As of the end of June 2015, the Konica Minolta Group has 138 consolidated subsidiaries in approximately 50 countries around the world. The ratio of sales overseas is approximately 80% and foreign investors own about 45% of the outstanding shares. One of the biggest reasons for the voluntary adoption of IFRS beginning from this term is to strengthen our ability to disseminate information to investors in and outside of Japan as a global company, and further increase the reliability of the Group. By adopting IFRS, the only accounting standards utilized uniformly worldwide, we are now able to disseminate financial information in a way that is easy for foreign investors to understand and have simplified the method utilized by Japanese investors to make international comparisons.
Another reason for utilizing IFRS is to strengthen governance. Until now, after our 138 global subsidiaries settled their accounts using the accounting standards of their respective countries, figures were consolidated by converting items to be consistent with Japanese standards. From this time onward, by utilizing a common accounting standard throughout the Group including overseas subsidiaries, it is believed we can improve the transparency and fairness of the Group’s governance, making more appropriate, more efficient capital allocation possible.

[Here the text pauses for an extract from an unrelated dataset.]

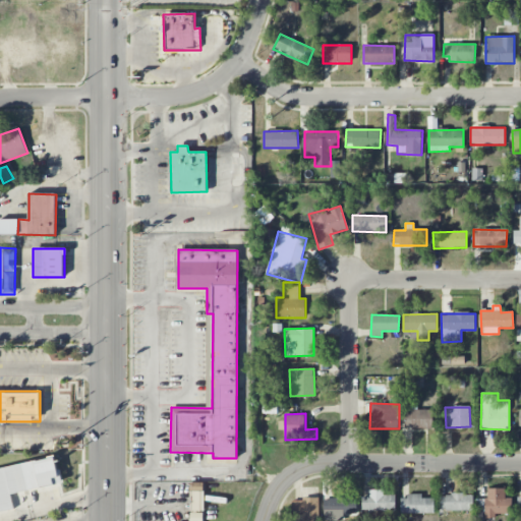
[(0,467),(0,512),(14,510),(11,494),(61,483),(56,457),(0,467)]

The IFRS require that an impairment test be conducted annually—regardless of any indications of impairment—for the purpose of reevaluating goodwill. In other words, any risk that cannot be eliminated through regular amortization can suddenly amount to a large impairment risk if the performance of the company or business targeted deteriorates.
The Konica Minolta Group began strengthening the risk management of investment projects such as M&As from an early stage, doing so with the plan to significantly reduce impairment risk by adopting IFRS. More specifically, in addition to executing the functions of normal management, several committees have been established. These include the Investment Assessment Committee, Business Assessment Committee and Risk Management Committee, which review individual projects based on a multifaceted approach.
Basically, the Group assesses investment projects using the net present value (NPV) index, which calculates the current investment target value from the cash flow during the investment period. We endeavor to prevent impairment from occurring after M&As by further improving NPV through synergies of the Konica Minolta Group.
Return on equity (ROE) is one of the indicators overseas investors place the most importance on when choosing a stock. For this very reason, we believe it is vital to boost our ROE into the double digits at the earliest possible time; especially considering that 45% of Konica Minolta Group shares are currently owned by foreign investors. Adopting IFRS, the ROE for fiscal 2014 was 8.7%, and our target for the Medium Term Business Plan is to achieve a ROE of 10% or more by fiscal 2016. However, we are now striving to achieve this a year earlier, in fiscal 2015.
The calculation for ROE is as follows: ROE = profit ratio x assets turnover x financial leverage. There are a number of ways to increase ROE; however, the Konica Minolta Group is placing greatest emphasis on increasing the profit ratio for the year.
We have implemented various initiatives such as raising employee awareness and revising assessment systems in order to increase profit for the year. As one of the employee key performance indicators (KPIs) or key goal indicators (KGIs), the Konica Minolta Group places special importance on contributing to operating profit. However, now that we have adopted IFRS, profit such as non-operating profit and extraordinary income and loss other than finance income and loss are also incorporated. This has made it difficult to assess performance and achievement of targets using operating profit alone. Meanwhile, profit for the year is an important indicator that has a direct impact on ROE. Accordingly, we must raise employee awareness of corporate goals and steadily increase profit for the year from now on. However, it is difficult for employees in the field to determine what is required in order to increase profit for the year. This is why we believe it is necessary to establish KPIs and KGIs, which break things down in more detail and provide all employees with a concrete code of conduct.
Regarding Group balance sheet management, essentially we are pursuing streamlining and greater efficiency while maintaining a number of important points. One point is securing liquidity, or cash on hand. However, in the case of the Konica Minolta Group, having everything in cash is not required. We have therefore shifted towards an off-balance-sheet approach, which involves counting credit lines from financial institutions as cash on hand and decreasing the assets balance on the balance sheet by that amount.
The second point is managing current assets and current liabilities. Konica Minolta has five business segments and each of these have significantly different accounts receivables-trade, inventory scales, collection periods and so forth. Therefore, the Group works to ensure optimal balance sheet management for each business area utilizing various measures such as checking the cash conversion cycle of each business.
Furthermore, regarding investment and loan activities, we have a policy of proactively using upfront investment necessary for growth. However, we also streamline by excluding items like equipment from balance sheets as much as possible. Finally, in order to suppress financial leveraging, taking management stability into consideration, our policy is appropriate operations that hold it to approximately two-fold from the aspect of intensifying growth investment.